Oxford was kind and docile, as she ever is, but seemed to have less vitality and purity in the air than Cambridge. Perhaps I had seen Cambridge through Savithri — and was now trying to see Oxford through my own eyes. Anand was at Balliol, but I did not go and see him.

I soon returned to London, where I had very good news. Cooks gave me a letter from Savithri. I always went into Green Park to open her letters; leaning against a tree — there was one spacious plane opposite the gate, not far from the 14 bus-stop that I liked particularly — I rubbed my hands against its trunk, to feel its freshness, and read Savithri’s letter. It said that she was coming over to England for the Coronation with her father. Her father felt he had been so loyal to the British that he had to be with them when they were crowning their queen.

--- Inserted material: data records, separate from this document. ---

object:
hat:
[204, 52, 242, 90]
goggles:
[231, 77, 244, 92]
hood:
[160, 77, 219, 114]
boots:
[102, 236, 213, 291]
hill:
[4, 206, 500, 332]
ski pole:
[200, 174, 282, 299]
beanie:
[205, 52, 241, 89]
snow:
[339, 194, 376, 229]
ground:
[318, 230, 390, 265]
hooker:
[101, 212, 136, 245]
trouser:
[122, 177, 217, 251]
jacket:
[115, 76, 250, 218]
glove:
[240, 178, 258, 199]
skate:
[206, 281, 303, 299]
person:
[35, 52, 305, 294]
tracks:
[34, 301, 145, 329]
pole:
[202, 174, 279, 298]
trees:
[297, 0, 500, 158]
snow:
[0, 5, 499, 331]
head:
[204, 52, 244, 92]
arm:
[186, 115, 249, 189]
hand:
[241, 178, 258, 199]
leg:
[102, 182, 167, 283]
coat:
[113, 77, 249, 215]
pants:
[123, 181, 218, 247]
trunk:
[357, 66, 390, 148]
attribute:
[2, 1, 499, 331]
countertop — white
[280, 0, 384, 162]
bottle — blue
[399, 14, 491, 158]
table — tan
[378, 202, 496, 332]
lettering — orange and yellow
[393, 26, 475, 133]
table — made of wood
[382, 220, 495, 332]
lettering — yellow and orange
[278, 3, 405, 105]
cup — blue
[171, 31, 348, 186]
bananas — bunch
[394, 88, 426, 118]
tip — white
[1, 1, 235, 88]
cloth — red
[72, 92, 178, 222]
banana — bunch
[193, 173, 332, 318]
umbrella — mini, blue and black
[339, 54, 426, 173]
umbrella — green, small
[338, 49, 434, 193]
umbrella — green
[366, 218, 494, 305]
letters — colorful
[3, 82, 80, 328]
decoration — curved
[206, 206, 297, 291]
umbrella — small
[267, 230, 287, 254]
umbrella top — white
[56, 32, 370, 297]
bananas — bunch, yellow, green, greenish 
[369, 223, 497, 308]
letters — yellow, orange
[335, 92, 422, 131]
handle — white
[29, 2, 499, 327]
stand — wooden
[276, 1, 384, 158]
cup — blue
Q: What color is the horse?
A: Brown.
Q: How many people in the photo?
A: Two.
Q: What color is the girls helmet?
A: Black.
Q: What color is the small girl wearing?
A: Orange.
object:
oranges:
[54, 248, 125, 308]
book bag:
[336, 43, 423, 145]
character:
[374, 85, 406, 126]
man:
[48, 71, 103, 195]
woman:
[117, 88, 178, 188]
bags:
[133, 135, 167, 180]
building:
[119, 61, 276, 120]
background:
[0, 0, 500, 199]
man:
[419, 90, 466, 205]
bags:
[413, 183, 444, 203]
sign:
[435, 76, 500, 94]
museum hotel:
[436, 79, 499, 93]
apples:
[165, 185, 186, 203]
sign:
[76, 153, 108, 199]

‘He feels it a part of his loyalty to himself. The Government of India, of course, has ignored him. He has been sent on no missions, even his privy purse has been reduced. “How can you fight with minor officials, lack-manner idiots I would not employ as clerks. Such thorough incompetence!” he explodes. He will be happy to be back among his Lord Sahibs. It is sad to see an active man like Father grow old. Even though Surajpur was a mall State, with a population of only a hundred thousand, he still did a lot of things. There were at least the elephant and the horses to look after. Then there were such picturesque family quarrels among his nobles and subjects, which he alone could disentangle, knowing all about every single important family, for four, five, or even six generations. And when he had had enough of that, he had his tiger-shooting. He enjoyed these enormously. Now they cost too much; besides, who is there left in India to enjoy them? I have been trying to persuade him to go south, on pilgrimage, and visit some sages. The north is finished. It will soon be like Notting Hill Gate. Your south still has so much beauty, wisdom and purity. Father says he will go to England first, and on his return will make a pilgrimage from Kailas to Kanyakumari. I know he will not do it. But still, I wish Father could find peace somewhere. He would look fresh as a bridegroom if Nehru called him and said, “Will you be our Ambassador in Tokyo? In Washington?” London, he says, will go to some khadiwala, eating paan in Buckingham Palace, and spitting on the floor. Father exaggerates a great deal, but India is not particularly an exalting place today… You are my India, and to see you will be my exaltation. Besides, I want Father to meet you, to know you. Maybe you could give him something he seeks. Think of me sometimes. S.’